Y no es que la parcelación esté prohibida, por si acaso hay que aclararlo. Las comunidades indígenas del país son libres de hacerlo si así lo desean. La Constitución de 1993 eliminó las garantías constitucionales de inalienabilidad e inembargabilidad de las tierras de las comunidades campesinas y nativas. Más aún, la llamada «ley de tierras» dada por Fujimori en 1995, allanó el camino en esta dirección, primero, al rebajar el quórum de las asambleas comunales para individualizar la propiedad (transgrediendo de esta manera el principio constitucional de la autonomía de las comunidades para resolver sobre sus cuestiones internas); y, segundo, al proponer el cambio de naturaleza jurídica de las comunidades para que, de entidades vinculadas por lazos ancestrales a sus territorios, se convirtieran en sociedades de personas, capaces de disponer de la parte que les corresponde de sus «activos»: su parcela.
Pero incluso hay más. Las comunidades awajún del Alto Mayo, antes de la ley de tierras de 1995 y de la Constitución de 1993, comenzaron a alquilar sus tierras, simplemente porque así lo quisieron. Que hoy día muchos pobladores se den cuenta del error que han cometido porque se están quedando sin soga y sin cabra, dado que los arrendatarios han llevado parientes y construido casas e infraestructura de riego para el arroz (el cultivo dominante en la zona) es un problema que no quiero abordar. Lo que quiero señalar es que la posibilidad que ahora impulsa De Soto ya existe desde hace más de una década. ¿Cuál es entonces la diferencia con lo que él plantea?

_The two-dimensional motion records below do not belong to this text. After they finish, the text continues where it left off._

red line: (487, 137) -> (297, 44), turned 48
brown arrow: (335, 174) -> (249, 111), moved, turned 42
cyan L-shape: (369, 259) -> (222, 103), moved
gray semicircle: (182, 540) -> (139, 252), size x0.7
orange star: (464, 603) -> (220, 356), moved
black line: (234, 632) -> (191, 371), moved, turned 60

De fondo no hay ninguna diferencia, sino de forma, porque lo que él no quiere, o lo que no quieren quienes lo financian, es esperar, perder tiempo. Quieren, en cambio, que las cosas se hagan rápido, ya, ahora mismo, y de allí que se monte este trabajo en el marco de un gobierno regional que, del tema, parece no saber más que de por medio habrá una buena cantidad de dinero.

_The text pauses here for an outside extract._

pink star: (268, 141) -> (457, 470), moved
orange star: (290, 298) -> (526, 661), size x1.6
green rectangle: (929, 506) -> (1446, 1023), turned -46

Es este momento hago un llamado a las organizaciones indígenas, a AIDESEP y a sus sedes regionales de Datem del Marañón (Coordinadora Regional de Pueblos Indígenas – CORPI) y de Iquitos (Organización Regional de Pueblos Indígenas del Oriente – ORPIO), y a las federaciones más activas de la región (como la Asociación Cocama de Desarrollo y Conservación de San Pablo de Tipishca – ACODECOSPAT y otras) para que se pronuncien sobre el tema y exijan el respeto al derecho de consulta y a los derechos reconocidos en el Convenio 179 y en la Declaración de las Naciones Unidas sobre los Derechos de los Pueblos Indígenas.
Al mismo tiempo, les planteo también a esas organizaciones la necesidad que defiendan los resultados de los dos únicos procesos de consulta que se han realizado en el país, en los que las partes llegaron a un acuerdo, aunque luego el gobierno del ex presidente García pasó sobre ellos con la insolencia que le conocemos. Me refiero a los casos de las zonas reservadas de Güeppí, en la parte alta de las cuencas el Napo y Putumayo; y de Santiago Comaina, en la Cordillera del Cóndor. En ambos casos, el gobierno paralizó o modificó a su antojo los acuerdos para favorecer a empresas extranjeras, una petrolera brasileña y la otra una minera canadiense.
AIDESEP que ejecuta un proyecto en Güeppí, en convenio con dos instituciones privadas (CEDIA y WWF), está en la obligación de expresar su rechazo por la violación de ese acuerdo.